SAINTS have been warned not to blow their huge new TV windfall on players’ wages.

The Deloitte Annual Review of Football Finance 2013 reports half the clubs in the Premier League are still making losses despite record overall revenues.

But the extra TV cash, plus new spending controls, could have significant beneficial effects for Saints and their top-flight rivals if it is managed properly.

From August, clubs in the Premier League will receive an extra £25m on average each year from the new TV contracts, and for most clubs that could wipe out their losses.

Relegated clubs will also receive up to £60m in parachute payments.

The Deloitte report predicts player wage costs will rise considerably with the new TV money coming in.

It was already a massive £1.8bn in 2011/12, the season in which Saints won promotion to the Premier League.

Deloitte believe clubs should keep that rise to respectable levels and allow more money to be spent on stadia, youth development and reducing losses.

“Achieving a more sustainable balance between their costs and revenues and thereby generating more profits provides opportunities or, some might say, a culture shock for clubs,” says the report.

“Increased profitability will allow greater longer-term investment in stadia and training infrastructure, youth development and community programmes.

“It also provides funds for the acquisition of talent, as clubs in the top flight can use the self-generated funds to transfer in and retain top playing talent to strive to improve the quality of football on show.”

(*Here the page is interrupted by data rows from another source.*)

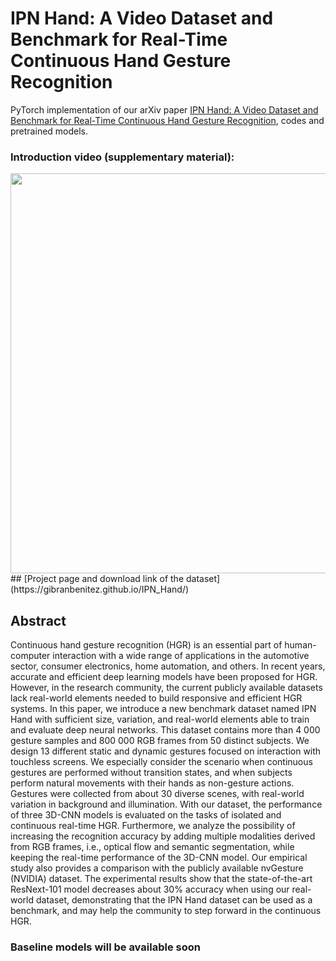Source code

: # IPN Hand: A Video Dataset and Benchmark for Real-Time Continuous Hand Gesture Recognition

PyTorch implementation of our arXiv paper [IPN Hand: A Video Dataset and Benchmark for Real-Time Continuous Hand Gesture Recognition](https://arxiv.org/abs/2005.02134), codes and pretrained models.

### Introduction video (supplementary material):

<div align="center" style="width:image width px;">
  <img src="https://img.youtube.com/vi/OH3n5rf2wV8/maxresdefault.jpg" href="https://youtu.be/OH3n5rf2wV8" width="640">
</div>
## [Project page and download link of the dataset](https://gibranbenitez.github.io/IPN_Hand/)

## Abstract
Continuous hand gesture recognition (HGR) is an essential part of human-computer interaction with a wide range of applications in the automotive sector, consumer electronics, home automation, and others. In recent years, accurate and efficient deep learning models have been proposed for HGR. However, in the research community, the current publicly available datasets lack real-world elements needed to build responsive and efficient HGR systems. In this paper, we introduce a new benchmark dataset named IPN Hand with sufficient size, variation, and real-world elements able to train and evaluate deep neural networks. This dataset contains more than 4 000 gesture samples and 800 000 RGB frames from 50 distinct subjects. We design 13 different static and dynamic gestures focused on interaction with touchless screens. We especially consider the scenario when continuous gestures are performed without transition states, and when subjects perform natural movements with their hands as non-gesture actions. Gestures were collected from about 30 diverse scenes, with real-world variation in background and illumination. With our dataset, the performance of three 3D-CNN models is evaluated on the tasks of isolated and continuous real-time HGR. Furthermore, we analyze the possibility of increasing the recognition accuracy by adding multiple modalities derived from RGB frames, i.e., optical flow and semantic segmentation, while keeping the real-time performance of the 3D-CNN model. Our empirical study also provides a comparison with the publicly available nvGesture (NVIDIA) dataset. The experimental results show that the state-of-the-art ResNext-101 model decreases about 30% accuracy when using our real-world dataset, demonstrating that the IPN Hand dataset can be used as a benchmark, and may help the community to step forward in the continuous HGR.

### Baseline models will be available soon
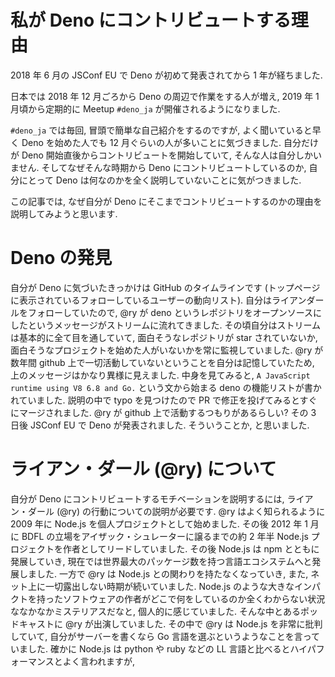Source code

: # 私が Deno にコントリビュートする理由

2018 年 6 月の JSConf EU で Deno が初めて発表されてから 1 年が経ちました.

日本では 2018 年 12 月ごろから Deno の周辺で作業をする人が増え, 2019 年 1 月頃から定期的に Meetup `#deno_ja` が開催されるようになりました.

`#deno_ja` では毎回, 冒頭で簡単な自己紹介をするのですが, よく聞いていると早く Deno を始めた人でも 12 月ぐらいの人が多いことに気づきました. 自分だけが Deno 開始直後からコントリビュートを開始していて, そんな人は自分しかいません. そしてなぜそんな時期から Deno にコントリビュートしているのか, 自分にとって Deno は何なのかを全く説明していないことに気がつきました.

この記事では, なぜ自分が Deno にそこまでコントリビュートするのかの理由を説明してみようと思います.

# Deno の発見

自分が Deno に気づいたきっかけは GitHub のタイムラインです (トップページに表示されているフォローしているユーザーの動向リスト). 自分はライアンダールをフォローしていたので, @ry が deno というレポジトリをオープンソースにしたというメッセージがストリームに流れてきました. その頃自分はストリームは基本的に全て目を通していて, 面白そうなレポジトリが star されていないか, 面白そうなプロジェクトを始めた人がいないかを常に監視していました. @ry が数年間 github 上で一切活動していないということを自分は記憶していたため, 上のメッセージはかなり異様に見えました. 中身を見てみると, `A JavaScript runtime using V8 6.8 and Go.` という文から始まる deno の機能リストが書かれていました. 説明の中で typo を見つけたので PR で修正を投げてみるとすぐにマージされました. @ry が github 上で活動するつもりがあるらしい? その 3 日後 JSConf EU で Deno が発表されました. そういうことか, と思いました.

# ライアン・ダール (@ry) について

自分が Deno にコントリビュートするモチベーションを説明するには, ライアン・ダール (@ry) の行動についての説明が必要です. @ry はよく知られるように 2009 年に Node.js を個人プロジェクトとして始めました. その後 2012 年 1 月に BDFL の立場をアイザック・シュレーターに譲るまでの約 2 年半 Node.js プロジェクトを作者としてリードしていました. その後 Node.js は npm とともに発展していき, 現在では世界最大のパッケージ数を持つ言語エコシステムへと発展しました. 一方で @ry は Node.js との関わりを持たなくなっていき, また, ネット上に一切露出しない時期が続いていました. Node.js のような大きなインパクトを持ったソフトウェアの作者がどこで何をしているのか全くわからない状況ななかなかミステリアスだなと, 個人的に感じていました. そんな中とあるポッドキャストに @ry が出演していました. その中で @ry は Node.js を非常に批判していて, 自分がサーバーを書くなら Go 言語を選ぶというようなことを言っていました. 確かに Node.js は python や ruby などの LL 言語と比べるとハイパフォーマンスとよく言われますが,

Premier League clubs' revenue reached a record £2.36bn in 2011/12, but most of that went on wages - up four per cent - to remain 70 per cent of total turnover.

In the Championship, the picture is even more alarming, with only five of the 24 clubs finishing in the black and overall 90 per cent of all revenue going on wages.

In the season reported, Saints’ Championship wage bill represented 102 per cent of turnover.

But their interim figures for the first half of last season back in the top flight reported that executive chairman Nicola Cortese had reduced that figure to 59 per cent.

Alan Switzer, director in the sports business group at Deloitte, said: “It's fair to say some Championship clubs are rolling the dice and gambling on getting into the Premier League.”

The top five clubs by revenue in 2011/12 were Manchester United (£320m), Chelsea (£261m), Arsenal (£235m), Manchester City (£231m), and Liverpool (£189m).

Manchester City also made the greatest annual loss, £97.9m, down from the £197.5m of the previous 12 months.

In comparison with the rest of Europe, the Premier League clubs continue to have the highest revenue, £2.4 billion compared to Germany's £1.5 billion and Spain's £1.4 billion.

Debt levels at top-flight clubs remained much the same at £2.4bn, but 59 per cent of this is in the form of non-interest bearing ‘soft loans’ mainly involving three clubs – Chelsea (£895m), Newcastle (£267m) and QPR (£93m).